O fervor poderia ter levado Connery a odiar seu personagem, "mas ao contrário do que algumas pessoas pensam, eu sempre gostei de Bond, embora às vezes o achasse desagradável", disse o ator em 1983, 12 anos depois interpretá-lo pela última vez em "007 - Os Diamantes são Eternos" (1971).

"Homem vivo mais sexy"

Convertido em uma estrela internacional, filmou com os grandes nomes de Hollywood. Em 1989, quando tinha 59 anos, foi eleito pela revista People "o homem mais sexy do mundo" e, dez anos depois, como o mais atraente do século XX.

Ele passou a desempenhar frequentemente o papel de mentor espiritual, como em "Highlander, o Guerreiro Imortal" (1985), "O Nome da Rosa" (1986) ou "Indiana Jones e a Última Cruzada" (1989). Por "Os Intocáveis" (1987), recebeu o Oscar de melhor ator coadjuvante e o título de "pior sotaque de todos os tempos no cinema".

Sua popularidade nunca diminuiu e em 2013, quando estava aposentado há dez anos após 64 filmes, foi eleito o ator britânico favorito dos americanos.

Alguns acreditam que sua luta pela autonomia de sua Escócia natal adiou até 2000 a concessão de um título de nobreza pela Rainha Elizabeth II. Sir Sean Connery viveu "no exílio" entre o sul da Espanha, os Estados Unidos e as Bahamas e disse que só retornaria à Escócia quando o país fosse independente.

Nos últimos anos, ele fazia poucas suas aparições públicas, morando principalmente em Nova York com sua segunda esposa, a francesa Micheline Roquebrune, que conheceu jogando golfe e com quem se casou em 1975.
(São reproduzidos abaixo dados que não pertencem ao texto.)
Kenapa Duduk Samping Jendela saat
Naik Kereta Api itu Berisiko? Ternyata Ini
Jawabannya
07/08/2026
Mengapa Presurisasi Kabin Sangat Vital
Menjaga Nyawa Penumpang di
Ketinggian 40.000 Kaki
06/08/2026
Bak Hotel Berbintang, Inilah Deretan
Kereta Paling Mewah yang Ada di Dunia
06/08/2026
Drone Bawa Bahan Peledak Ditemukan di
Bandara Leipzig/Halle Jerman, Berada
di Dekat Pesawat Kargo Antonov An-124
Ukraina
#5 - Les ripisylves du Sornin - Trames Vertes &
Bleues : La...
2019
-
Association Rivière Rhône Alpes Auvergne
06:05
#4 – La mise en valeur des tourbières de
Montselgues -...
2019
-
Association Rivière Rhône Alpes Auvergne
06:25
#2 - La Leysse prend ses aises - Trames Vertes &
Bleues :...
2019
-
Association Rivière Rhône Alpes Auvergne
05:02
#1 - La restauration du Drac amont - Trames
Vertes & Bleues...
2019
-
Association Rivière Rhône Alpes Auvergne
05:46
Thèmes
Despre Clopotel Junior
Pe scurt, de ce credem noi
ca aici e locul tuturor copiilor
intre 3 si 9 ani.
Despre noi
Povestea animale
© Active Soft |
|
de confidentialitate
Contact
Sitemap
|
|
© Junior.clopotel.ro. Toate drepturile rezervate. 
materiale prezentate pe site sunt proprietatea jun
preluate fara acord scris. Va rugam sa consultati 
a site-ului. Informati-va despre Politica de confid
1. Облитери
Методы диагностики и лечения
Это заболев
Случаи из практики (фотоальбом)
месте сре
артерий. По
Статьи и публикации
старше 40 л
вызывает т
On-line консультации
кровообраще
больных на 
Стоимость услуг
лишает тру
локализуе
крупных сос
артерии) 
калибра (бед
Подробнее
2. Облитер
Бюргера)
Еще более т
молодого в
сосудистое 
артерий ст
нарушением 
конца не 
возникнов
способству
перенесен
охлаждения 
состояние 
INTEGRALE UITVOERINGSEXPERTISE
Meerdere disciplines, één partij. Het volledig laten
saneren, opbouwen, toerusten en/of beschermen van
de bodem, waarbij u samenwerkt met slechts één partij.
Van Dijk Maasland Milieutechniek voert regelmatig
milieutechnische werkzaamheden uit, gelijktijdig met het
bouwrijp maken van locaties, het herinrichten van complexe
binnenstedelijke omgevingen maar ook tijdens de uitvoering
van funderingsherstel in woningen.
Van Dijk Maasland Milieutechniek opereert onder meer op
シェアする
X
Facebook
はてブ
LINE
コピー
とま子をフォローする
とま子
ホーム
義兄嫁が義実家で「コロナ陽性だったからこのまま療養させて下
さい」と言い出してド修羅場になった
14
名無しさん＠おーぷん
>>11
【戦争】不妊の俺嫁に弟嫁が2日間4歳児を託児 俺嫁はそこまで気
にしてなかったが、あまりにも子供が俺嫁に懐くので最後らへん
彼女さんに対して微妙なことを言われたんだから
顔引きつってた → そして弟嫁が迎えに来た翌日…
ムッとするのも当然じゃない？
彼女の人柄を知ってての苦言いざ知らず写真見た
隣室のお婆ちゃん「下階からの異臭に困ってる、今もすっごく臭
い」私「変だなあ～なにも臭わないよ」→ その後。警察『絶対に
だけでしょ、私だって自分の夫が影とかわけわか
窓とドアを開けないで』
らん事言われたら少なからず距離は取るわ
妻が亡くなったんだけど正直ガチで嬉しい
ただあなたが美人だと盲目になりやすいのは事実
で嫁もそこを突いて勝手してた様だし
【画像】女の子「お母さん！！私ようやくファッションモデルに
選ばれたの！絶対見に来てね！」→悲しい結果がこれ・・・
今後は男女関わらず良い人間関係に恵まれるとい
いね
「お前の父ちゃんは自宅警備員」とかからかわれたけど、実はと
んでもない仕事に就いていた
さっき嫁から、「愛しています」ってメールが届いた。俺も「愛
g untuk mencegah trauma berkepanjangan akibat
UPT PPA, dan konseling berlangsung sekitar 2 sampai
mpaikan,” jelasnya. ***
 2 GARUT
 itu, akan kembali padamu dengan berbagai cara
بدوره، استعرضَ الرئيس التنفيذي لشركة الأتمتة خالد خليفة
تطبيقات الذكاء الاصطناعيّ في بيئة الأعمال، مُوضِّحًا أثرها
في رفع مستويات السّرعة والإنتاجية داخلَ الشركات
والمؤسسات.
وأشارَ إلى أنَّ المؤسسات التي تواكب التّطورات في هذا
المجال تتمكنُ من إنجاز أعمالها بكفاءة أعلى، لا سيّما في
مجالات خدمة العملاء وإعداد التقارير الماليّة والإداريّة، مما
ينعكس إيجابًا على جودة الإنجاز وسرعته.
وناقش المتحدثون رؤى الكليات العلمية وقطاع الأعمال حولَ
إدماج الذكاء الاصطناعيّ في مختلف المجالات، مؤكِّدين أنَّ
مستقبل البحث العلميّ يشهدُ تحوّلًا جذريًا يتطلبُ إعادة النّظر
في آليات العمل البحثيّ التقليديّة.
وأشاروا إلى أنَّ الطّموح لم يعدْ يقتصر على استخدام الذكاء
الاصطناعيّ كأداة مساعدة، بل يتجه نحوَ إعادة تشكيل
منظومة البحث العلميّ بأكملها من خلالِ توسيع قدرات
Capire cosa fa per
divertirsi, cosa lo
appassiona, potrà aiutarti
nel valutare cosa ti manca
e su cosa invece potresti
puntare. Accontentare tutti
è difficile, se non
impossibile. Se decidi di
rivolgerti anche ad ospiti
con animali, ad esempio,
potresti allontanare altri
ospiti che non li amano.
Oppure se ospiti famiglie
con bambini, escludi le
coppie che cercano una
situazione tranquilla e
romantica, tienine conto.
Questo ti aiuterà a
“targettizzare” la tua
"Como ela não falava inglês e eu não falava francês, havia poucas chances de termos discussões estúpidas. Por isso nos casamos tão rapidamente", explicou Connery, que também foi casado com a atriz australiana Diane Cilento, com quem teve um filho. Jason, em 1963.

Os primeiros rumores sobre sua morte apareceram em 1993 na imprensa australiana e japonesa. Finalmente, desta vez ele morreu. Afinal, como disse Bond, "Você só vive duas vezes".